- **The problem**
Return each line of the records below in which the string "that" turns up.

━━━━━ Information given

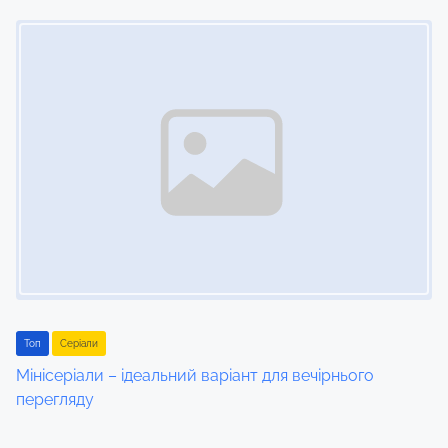
Image Placeholder
Toп
Серіали
Мінісеріали – ідеальний варіант для вечірнього
перегляду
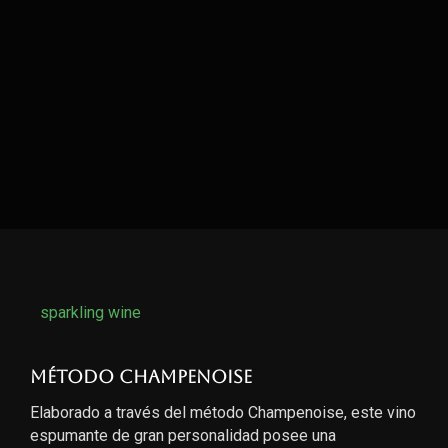
sparkling wine
Método Champenoise
Elaborado a través del método Champenoise, este vino
espumante de gran personalidad posee una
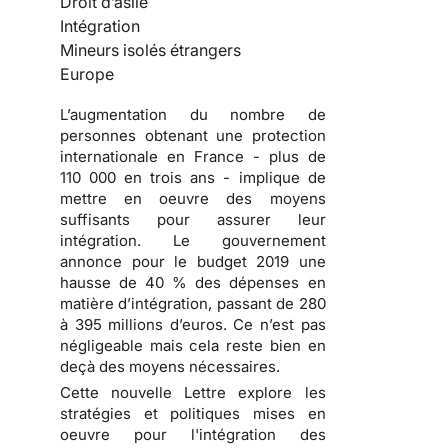
Droit d’asile
Intégration
Mineurs isolés étrangers
Europe
L’augmentation du nombre de
personnes obtenant une protection
internationale en France - plus de
110 000 en trois ans - implique de
mettre en oeuvre des moyens
suffisants pour assurer leur
intégration. Le gouvernement
annonce pour le budget 2019 une
hausse de 40 % des dépenses en
matière d’intégration, passant de 280
à 395 millions d’euros. Ce n’est pas
négligeable mais cela reste bien en
deçà des moyens nécessaires.
Cette nouvelle Lettre explore les
stratégies et politiques mises en
oeuvre pour l'intégration des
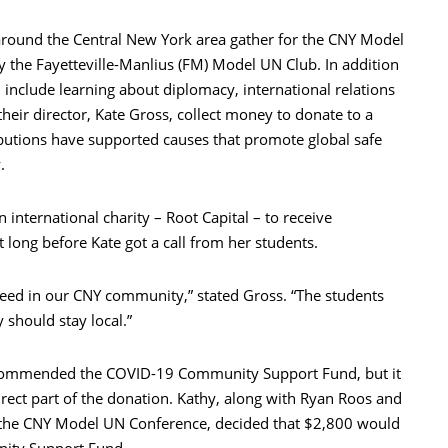
round the Central New York area gather for the CNY Model
 the Fayetteville-Manlius (FM) Model UN Club. In addition
h include learning about diplomacy, international relations
heir director, Kate Gross, collect money to donate to a
ibutions have supported causes that promote global safe
.
 international charity – Root Capital – to receive
 long before Kate got a call from her students.
need in our CNY community,” stated Gross. “The students
should stay local.”
ecommended the COVID-19 Community Support Fund, but it
irect part of the donation. Kathy, along with Ryan Roos and
f the CNY Model UN Conference, decided that $2,800 would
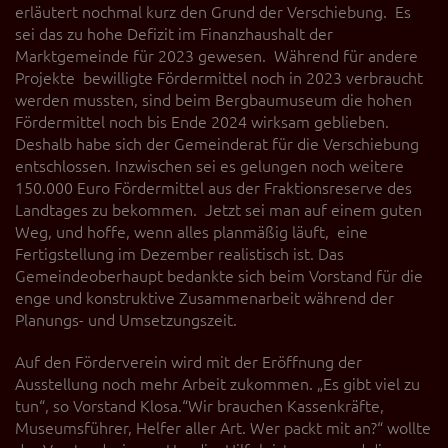
erläutert nochmal kurz den Grund der Verschiebung. Es
sei das zu hohe Defizit im Finanzhaushalt der
Marktgemeinde für 2023 gewesen. Während für andere
Projekte bewilligte Fördermittel noch in 2023 verbraucht
werden mussten, sind beim Bergbaumuseum die hohen
Fördermittel noch bis Ende 2024 wirksam geblieben.
Deshalb habe sich der Gemeinderat für die Verschiebung
entschlossen. Inzwischen sei es gelungen noch weitere
150.000 Euro Fördermittel aus der Fraktionsreserve des
Landtages zu bekommen. Jetzt sei man auf einem guten
Weg, und hoffe, wenn alles planmäßig läuft, eine
Fertigstellung im Dezember realistisch ist. Das
Gemeindeoberhaupt bedankte sich beim Vorstand für die
enge und konstruktive Zusammenarbeit während der
Planungs- und Umsetzungszeit.
Auf den Förderverein wird mit der Eröffnung der
Ausstellung noch mehr Arbeit zukommen. „Es gibt viel zu
tun“, so Vorstand Klosa.“Wir brauchen Kassenkräfte,
Museumsführer, Helfer aller Art. Wer packt mit an?“ wollte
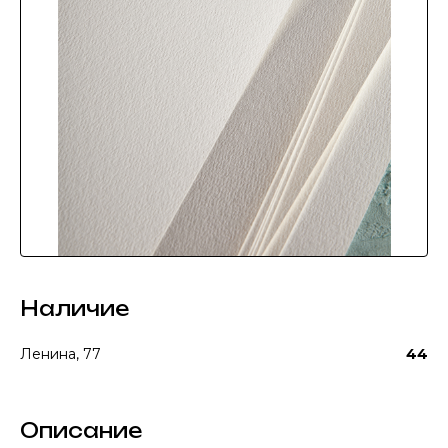
Наличие
Ленина, 77
44
Описание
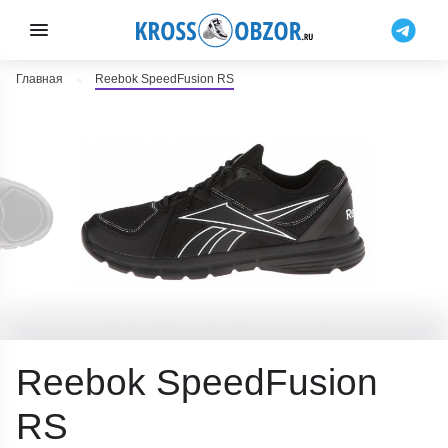
Главная
Reebok SpeedFusion RS
Reebok SpeedFusion
RS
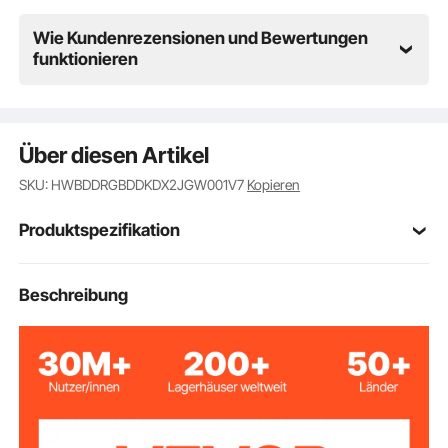
Wie Kundenrezensionen und Bewertungen
funktionieren
Über diesen Artikel
SKU: HWBDDRGBDDKDX2JGW001V7
Kopieren
Produktspezifikation
Artikelmodellnum
Beschreibung
VB35-DRGB-2
mer
AC 90–265 V, 0,25 A, 50/60
Eingangsspannun
g/Frequenz
Hz
DC 24 V = 1 A (0,5 A bei 50
Ausgangsspannu
ng
°C)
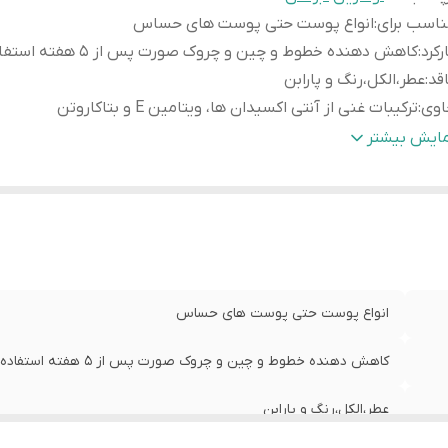
اسب برای
:
انواع پوست حتی پوست های حساس
رکرد
:
کاهش دهنده خطوط و چین و چروک صورت پس از 5 هفته استفاده
قد
:
عطر،الکل،رنگ و پارابن
اوی
:
ترکیبات غنی از آنتی اکسیدان ها، ویتامین E و بتاکاروتن
جم
:
48 میل
مایش بیشتر
ی شده با کوآنزیم Q10
:
کمک به رفع چین و چروک و جلوگیری از روند پ
افت
:
سبک و کاملا زود جذب
ور سازنده
:
لهستان
انواع پوست حتی پوست های حساس
کاهش دهنده خطوط و چین و چروک صورت پس از 5 هفته استفاده
عطر،الکل،رنگ و پارابن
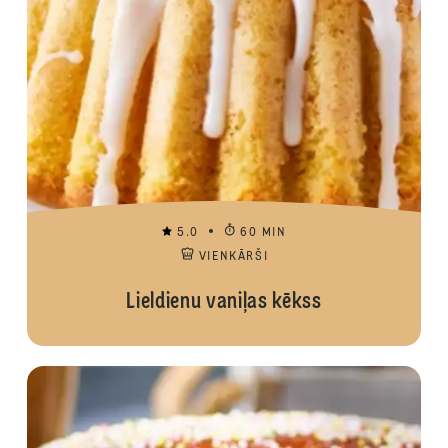
5.0
60 MIN
VIENKĀRŠI
Lieldienu vaniļas kēkss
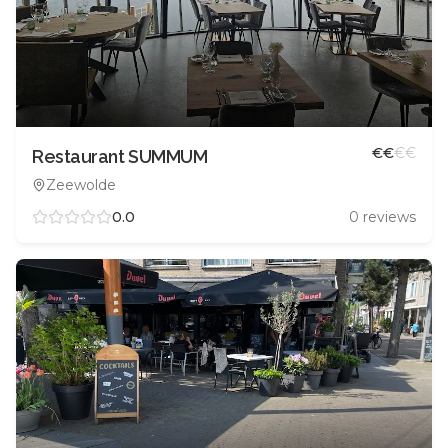
€
€
€
€
Restaurant SUMMUM
Zeewolde
0.0
0
reviews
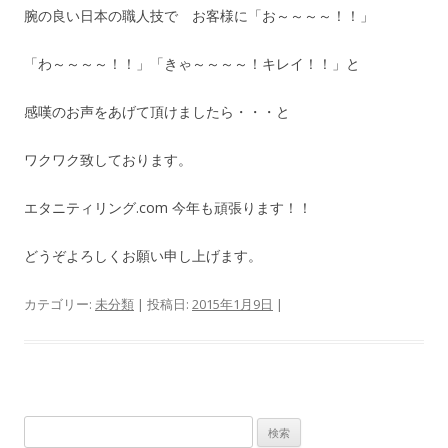
腕の良い日本の職人技で お客様に「お～～～～！！」
「わ～～～～！！」「きゃ～～～～！キレイ！！」と
感嘆のお声をあげて頂けましたら・・・と
ワクワク致しております。
エタニティリング.com 今年も頑張ります！！
どうぞよろしくお願い申し上げます。
カテゴリー:
未分類
| 投稿日:
2015年1月9日
|
検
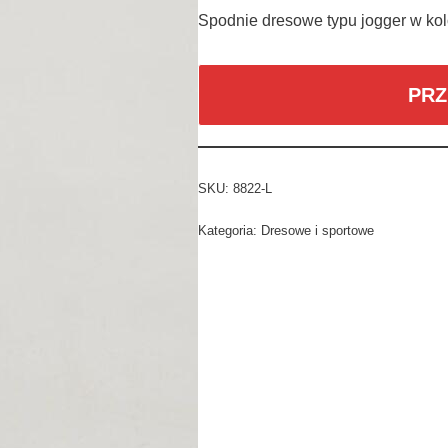
Spodnie dresowe typu jogger w 
PRZ
SKU:
8822-L
Kategoria:
Dresowe i sportowe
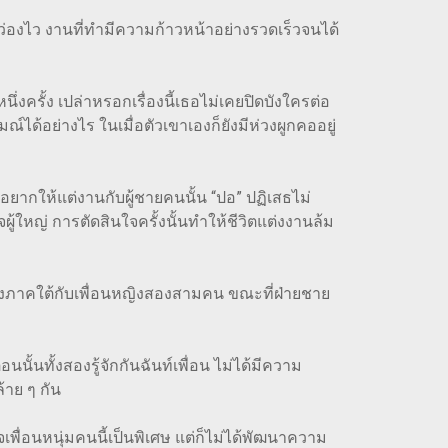
องไว งานที่ทำมีความก้าวหน้าอย่างรวดเร็วจนได้
้ง เปล่าหรอกเรื่องนี้เธอไม่เคยปิดบังใครต่อ
รมณ์ได้อย่างไร ในเมื่อตัวเขาเองก็ยังมีห่วงผูกคออยู่
ยากให้แต่งานกับผู้ชายคนนั้น “ปอ” ปฏิเสธไม่
ู้ใหญ่ การตัดสินใจครั้งนั้นทำให้ชีวิตแต่งงานล้ม
ลทางภาคใต้กับเพื่อนหญิงสองสามคน ขณะที่ฝ่ายชาย
นทั้งสองรู้จักกันฉันท์เพื่อน ไม่ได้มีความ
้าย ๆ กัน
่อนหนุ่มคนนี้เป็นพิเศษ แต่ก็ไม่ได้พัฒนาความ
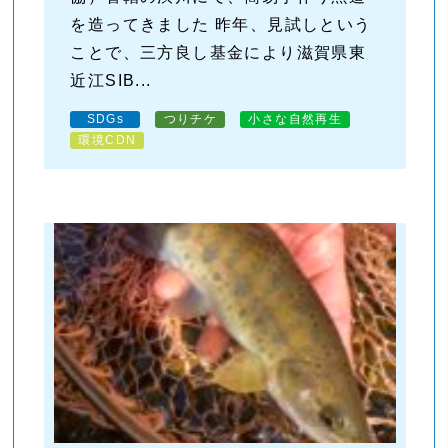
を造ってきました 昨年、見試しという
ことで、三方良し基金により滋賀県東
近江SIB...
SDGs
つりチケ
小さな自然再生
環境CDN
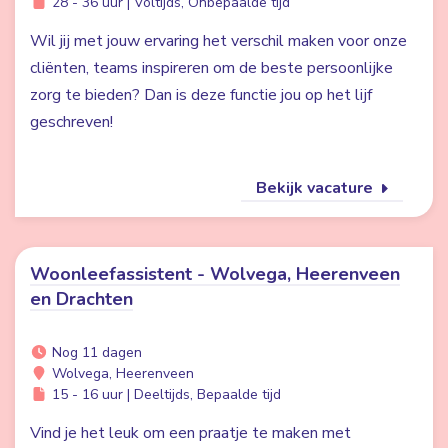
28 - 36 uur | Voltijds, Onbepaalde tijd
Wil jij met jouw ervaring het verschil maken voor onze
cliënten, teams inspireren om de beste persoonlijke
zorg te bieden? Dan is deze functie jou op het lijf
geschreven!
Bekijk vacature
Woonleefassistent - Wolvega, Heerenveen
en Drachten
Nog 11 dagen
Wolvega, Heerenveen
15 - 16 uur | Deeltijds, Bepaalde tijd
Vind je het leuk om een praatje te maken met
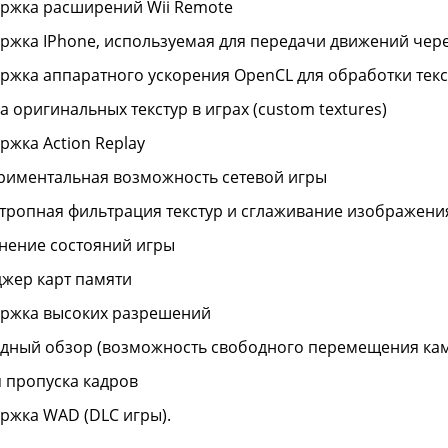
ржка расширений Wii Remote
ржка IPhone, используемая для передачи движений через
ржка аппаратного ускорения OpenCL для обработки текс
а оригинальных текстур в играх (custom textures)
ржка Action Replay
риментальная возможность сетевой игры
тропная фильтрация текстур и сглаживание изображени
нение состояний игры
жер карт памяти
ржка высоких разрешений
дный обзор (возможность свободного перемещения кам
 пропуска кадров
ржка WAD (DLC игры).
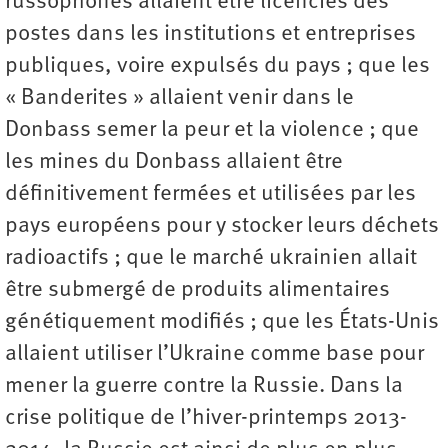
russophones allaient être licenciés des
postes dans les institutions et entreprises
publiques, voire expulsés du pays ; que les
« Banderites » allaient venir dans le
Donbass semer la peur et la violence ; que
les mines du Donbass allaient être
définitivement fermées et utilisées par les
pays européens pour y stocker leurs déchets
radioactifs ; que le marché ukrainien allait
être submergé de produits alimentaires
génétiquement modifiés ; que les États-Unis
allaient utiliser l’Ukraine comme base pour
mener la guerre contre la Russie. Dans la
crise politique de l’hiver-printemps 2013-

━━━━━━━━━━

- **Exercise answer**
ibutions have supported causes that promote global safe
f the CNY Model UN Conference, decided that $2,800 would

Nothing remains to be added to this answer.